We spent some time in January suggesting explanations for the struggles of three NFL teams to sell out their wild-card playoff games. And now it appears, on the first day of the annual owners meeting, that the league has moved to strike one of those contributing factors.
According to Daniel Kaplan of the Sports Business Journal, owners voted to ban policies that required fans to purchase playoff tickets long before the games were scheduled -- and in some cases prior to teams clinching a playoff spot. If the team either missed the postseason or didn't have a home game, the money would be applied toward the following year's season tickets or refunded at some point in the spring.
At the very least, the net effect was teams holding the money of its best customers -- interest-free, of course -- for at least a few months in exchange for a product that ultimately might not be available.
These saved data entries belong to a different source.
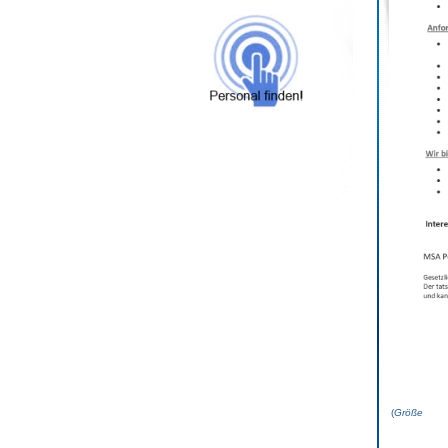
(
Grö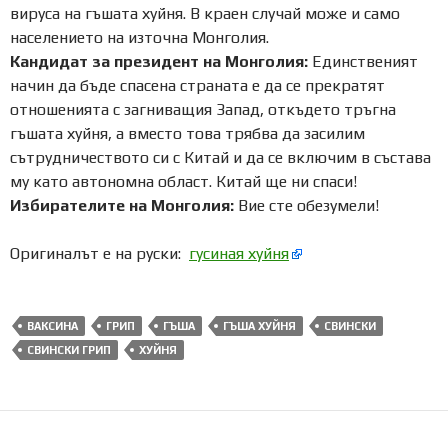
вируса на гъшата хуйня. В краен случай може и само
населението на източна Монголия.
Кандидат за президент на Монголия:
Единственият
начин да бъде спасена страната е да се прекратят
отношенията с загниващия Запад, откъдето тръгна
гъшата хуйня, а вместо това трябва да засилим
сътрудничеството си с Китай и да се включим в състава
му като автономна област. Китай ще ни спаси!
Избирателите на Монголия:
Вие сте обезумели!
Оригиналът е на руски:
гусиная хуйня
ВАКСИНА
ГРИП
ГЪША
ГЪША ХУЙНЯ
СВИНСКИ
СВИНСКИ ГРИП
ХУЙНЯ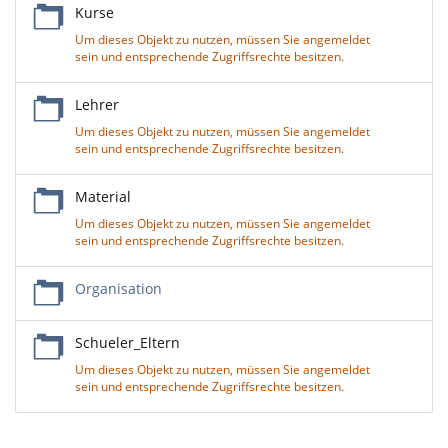
Kurse
Um dieses Objekt zu nutzen, müssen Sie angemeldet
sein und entsprechende Zugriffsrechte besitzen.
Lehrer
Um dieses Objekt zu nutzen, müssen Sie angemeldet
sein und entsprechende Zugriffsrechte besitzen.
Material
Um dieses Objekt zu nutzen, müssen Sie angemeldet
sein und entsprechende Zugriffsrechte besitzen.
Organisation
Schueler_Eltern
Um dieses Objekt zu nutzen, müssen Sie angemeldet
sein und entsprechende Zugriffsrechte besitzen.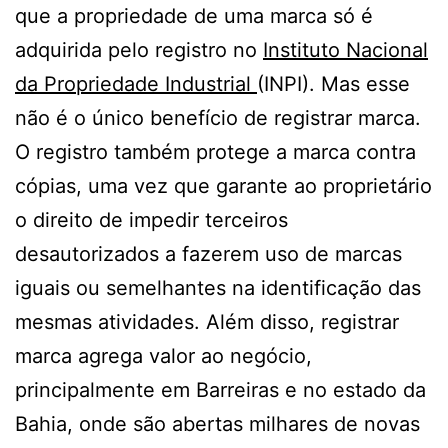
que a propriedade de uma marca só é
adquirida pelo registro no
Instituto Nacional
da Propriedade Industrial
(INPI). Mas esse
não é o único benefício de registrar marca.
O registro também protege a marca contra
cópias, uma vez que garante ao proprietário
o direito de impedir terceiros
desautorizados a fazerem uso de marcas
iguais ou semelhantes na identificação das
mesmas atividades. Além disso, registrar
marca agrega valor ao negócio,
principalmente em Barreiras e no estado da
Bahia, onde são abertas milhares de novas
Similar policies generated considerable consternation among fans of the Green Bay Packers, Indianapolis Colts and Cincinnati Bengals, all of whom had seats available late in wild-card week.
Moving forward, teams will be allowed and/or encouraged to follow a policy the Seattle Seahawks used known as "pay as we play." Teams can still secure payment information from fans before playoff games are scheduled, but credit cards can't be charged until the game is confirmed.
This was a pretty easy fix and one that I bet most teams would have made on their own, given the struggles we saw in January. Like any big business, the NFL will happily gouge its customers as long as the market supports it. In January, the market put down a limit. That's how you hope it would work.